───── Data for processing
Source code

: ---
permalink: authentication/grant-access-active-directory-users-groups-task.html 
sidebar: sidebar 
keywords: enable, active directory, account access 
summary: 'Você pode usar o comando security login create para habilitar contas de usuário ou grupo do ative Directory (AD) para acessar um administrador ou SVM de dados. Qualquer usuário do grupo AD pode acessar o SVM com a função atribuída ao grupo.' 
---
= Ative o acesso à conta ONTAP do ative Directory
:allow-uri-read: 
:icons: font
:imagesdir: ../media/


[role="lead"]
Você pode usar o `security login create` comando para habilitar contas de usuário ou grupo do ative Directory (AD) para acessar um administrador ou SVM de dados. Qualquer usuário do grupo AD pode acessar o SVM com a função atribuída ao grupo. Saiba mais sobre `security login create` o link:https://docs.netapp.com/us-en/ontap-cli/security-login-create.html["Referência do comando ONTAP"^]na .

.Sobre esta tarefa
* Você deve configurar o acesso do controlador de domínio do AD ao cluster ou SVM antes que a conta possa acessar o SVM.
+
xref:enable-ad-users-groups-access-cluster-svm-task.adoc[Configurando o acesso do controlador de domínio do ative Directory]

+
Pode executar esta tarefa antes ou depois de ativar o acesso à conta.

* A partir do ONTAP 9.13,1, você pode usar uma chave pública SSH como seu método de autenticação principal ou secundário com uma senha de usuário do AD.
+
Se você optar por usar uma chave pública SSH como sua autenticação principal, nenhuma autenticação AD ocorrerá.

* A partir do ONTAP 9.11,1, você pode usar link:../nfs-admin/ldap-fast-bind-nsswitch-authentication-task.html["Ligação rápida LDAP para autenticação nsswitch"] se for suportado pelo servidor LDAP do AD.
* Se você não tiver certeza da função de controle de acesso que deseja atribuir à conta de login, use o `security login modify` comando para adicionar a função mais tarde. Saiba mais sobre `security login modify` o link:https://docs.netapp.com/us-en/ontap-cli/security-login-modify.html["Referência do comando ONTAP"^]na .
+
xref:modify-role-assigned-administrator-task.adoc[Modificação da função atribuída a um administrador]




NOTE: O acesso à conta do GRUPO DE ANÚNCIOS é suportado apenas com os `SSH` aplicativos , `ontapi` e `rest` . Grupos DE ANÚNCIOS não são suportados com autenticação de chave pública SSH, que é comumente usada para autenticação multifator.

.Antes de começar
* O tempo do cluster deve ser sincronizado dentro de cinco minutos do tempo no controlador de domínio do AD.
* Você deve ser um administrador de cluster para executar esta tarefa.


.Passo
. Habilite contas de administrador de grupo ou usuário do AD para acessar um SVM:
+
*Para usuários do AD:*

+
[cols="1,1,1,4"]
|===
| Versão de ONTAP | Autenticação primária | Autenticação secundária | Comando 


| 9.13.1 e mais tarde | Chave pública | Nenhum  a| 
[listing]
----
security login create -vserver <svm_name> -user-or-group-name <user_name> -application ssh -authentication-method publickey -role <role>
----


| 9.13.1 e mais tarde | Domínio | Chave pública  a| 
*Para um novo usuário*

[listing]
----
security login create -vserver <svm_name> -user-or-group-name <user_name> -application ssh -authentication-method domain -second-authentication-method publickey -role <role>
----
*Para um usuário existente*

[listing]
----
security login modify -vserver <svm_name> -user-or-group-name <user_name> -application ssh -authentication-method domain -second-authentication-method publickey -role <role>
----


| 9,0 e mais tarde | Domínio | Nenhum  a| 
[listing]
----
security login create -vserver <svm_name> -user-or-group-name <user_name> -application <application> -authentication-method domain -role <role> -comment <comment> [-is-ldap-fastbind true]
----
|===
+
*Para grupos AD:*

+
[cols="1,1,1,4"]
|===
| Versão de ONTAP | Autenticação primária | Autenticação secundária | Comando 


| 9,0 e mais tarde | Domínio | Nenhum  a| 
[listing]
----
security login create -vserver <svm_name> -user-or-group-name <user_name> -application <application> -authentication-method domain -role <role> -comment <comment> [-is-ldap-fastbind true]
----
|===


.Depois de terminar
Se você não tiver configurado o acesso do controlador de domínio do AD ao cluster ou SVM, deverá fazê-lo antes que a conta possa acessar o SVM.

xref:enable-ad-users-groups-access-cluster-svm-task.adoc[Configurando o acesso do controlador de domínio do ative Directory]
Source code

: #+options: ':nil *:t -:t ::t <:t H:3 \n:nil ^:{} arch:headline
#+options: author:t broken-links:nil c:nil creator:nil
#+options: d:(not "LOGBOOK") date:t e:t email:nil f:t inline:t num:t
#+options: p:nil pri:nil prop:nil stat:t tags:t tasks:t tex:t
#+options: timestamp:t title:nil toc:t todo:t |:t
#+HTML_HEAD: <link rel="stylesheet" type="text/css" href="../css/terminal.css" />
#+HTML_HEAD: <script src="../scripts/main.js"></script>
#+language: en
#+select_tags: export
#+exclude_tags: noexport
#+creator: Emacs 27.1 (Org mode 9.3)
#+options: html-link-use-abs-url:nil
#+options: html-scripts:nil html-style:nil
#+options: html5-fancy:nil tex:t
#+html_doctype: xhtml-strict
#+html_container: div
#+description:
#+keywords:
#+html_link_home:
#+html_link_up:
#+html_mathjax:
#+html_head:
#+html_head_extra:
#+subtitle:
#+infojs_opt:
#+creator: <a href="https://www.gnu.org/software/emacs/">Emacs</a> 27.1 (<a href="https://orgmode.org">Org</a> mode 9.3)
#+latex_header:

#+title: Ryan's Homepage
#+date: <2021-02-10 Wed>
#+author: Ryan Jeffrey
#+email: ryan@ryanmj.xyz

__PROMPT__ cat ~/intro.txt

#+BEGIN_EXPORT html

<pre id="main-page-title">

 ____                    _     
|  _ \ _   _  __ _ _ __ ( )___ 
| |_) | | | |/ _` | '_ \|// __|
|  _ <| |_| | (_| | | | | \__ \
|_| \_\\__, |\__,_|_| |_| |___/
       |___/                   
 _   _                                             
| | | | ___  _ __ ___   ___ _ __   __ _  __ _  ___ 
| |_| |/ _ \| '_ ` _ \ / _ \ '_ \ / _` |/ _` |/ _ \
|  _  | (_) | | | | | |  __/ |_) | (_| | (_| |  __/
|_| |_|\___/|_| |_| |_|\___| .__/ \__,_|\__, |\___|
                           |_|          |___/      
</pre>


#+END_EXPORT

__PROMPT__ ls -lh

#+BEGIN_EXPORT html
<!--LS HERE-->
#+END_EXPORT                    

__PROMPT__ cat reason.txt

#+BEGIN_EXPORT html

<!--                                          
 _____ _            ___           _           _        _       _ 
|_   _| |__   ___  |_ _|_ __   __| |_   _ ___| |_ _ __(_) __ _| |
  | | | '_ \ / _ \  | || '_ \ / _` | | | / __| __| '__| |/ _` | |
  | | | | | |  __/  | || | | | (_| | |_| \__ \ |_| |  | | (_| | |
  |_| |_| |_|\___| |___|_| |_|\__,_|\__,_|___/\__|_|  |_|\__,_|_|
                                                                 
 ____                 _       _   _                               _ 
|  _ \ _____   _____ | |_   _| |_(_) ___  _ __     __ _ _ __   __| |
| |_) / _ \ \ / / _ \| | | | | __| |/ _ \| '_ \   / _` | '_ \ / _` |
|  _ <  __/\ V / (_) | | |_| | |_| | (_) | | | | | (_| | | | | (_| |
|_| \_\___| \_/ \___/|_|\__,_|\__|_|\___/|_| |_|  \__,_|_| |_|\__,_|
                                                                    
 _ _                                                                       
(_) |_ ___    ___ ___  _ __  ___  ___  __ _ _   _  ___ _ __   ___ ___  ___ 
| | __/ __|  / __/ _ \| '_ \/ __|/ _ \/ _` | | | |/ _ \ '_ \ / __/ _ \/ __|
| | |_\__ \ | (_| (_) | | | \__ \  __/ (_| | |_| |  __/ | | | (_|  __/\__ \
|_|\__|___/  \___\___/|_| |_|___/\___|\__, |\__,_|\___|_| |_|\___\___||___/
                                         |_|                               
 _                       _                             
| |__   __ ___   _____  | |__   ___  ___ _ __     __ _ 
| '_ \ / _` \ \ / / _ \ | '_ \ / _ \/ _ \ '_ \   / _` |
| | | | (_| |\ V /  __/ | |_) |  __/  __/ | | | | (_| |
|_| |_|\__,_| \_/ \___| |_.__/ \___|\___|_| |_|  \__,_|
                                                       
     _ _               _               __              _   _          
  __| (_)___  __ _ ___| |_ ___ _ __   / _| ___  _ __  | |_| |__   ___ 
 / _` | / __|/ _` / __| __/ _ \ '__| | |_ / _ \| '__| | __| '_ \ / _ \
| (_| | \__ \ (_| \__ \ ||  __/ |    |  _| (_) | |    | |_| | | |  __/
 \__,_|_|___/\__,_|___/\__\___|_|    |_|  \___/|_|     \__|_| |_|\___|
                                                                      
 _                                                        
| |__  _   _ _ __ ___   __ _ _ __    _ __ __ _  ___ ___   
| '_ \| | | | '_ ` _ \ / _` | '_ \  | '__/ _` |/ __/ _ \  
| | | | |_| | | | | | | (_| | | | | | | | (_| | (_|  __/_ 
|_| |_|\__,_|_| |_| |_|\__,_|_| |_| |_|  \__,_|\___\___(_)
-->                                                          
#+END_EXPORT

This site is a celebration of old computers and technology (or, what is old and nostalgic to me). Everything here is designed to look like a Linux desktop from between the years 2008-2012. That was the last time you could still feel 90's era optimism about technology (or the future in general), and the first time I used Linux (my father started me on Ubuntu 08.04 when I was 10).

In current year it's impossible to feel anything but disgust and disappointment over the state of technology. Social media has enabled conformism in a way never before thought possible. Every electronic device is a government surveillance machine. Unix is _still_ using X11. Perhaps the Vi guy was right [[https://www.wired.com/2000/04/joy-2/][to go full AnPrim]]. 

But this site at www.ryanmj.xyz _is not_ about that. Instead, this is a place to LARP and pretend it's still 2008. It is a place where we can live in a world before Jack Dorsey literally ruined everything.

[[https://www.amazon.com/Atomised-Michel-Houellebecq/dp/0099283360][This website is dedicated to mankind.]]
──────────
§ **Problem to work on**
Find every line above that includes the word "second", then state how many there are and nothing more.

§ **Written solution**
2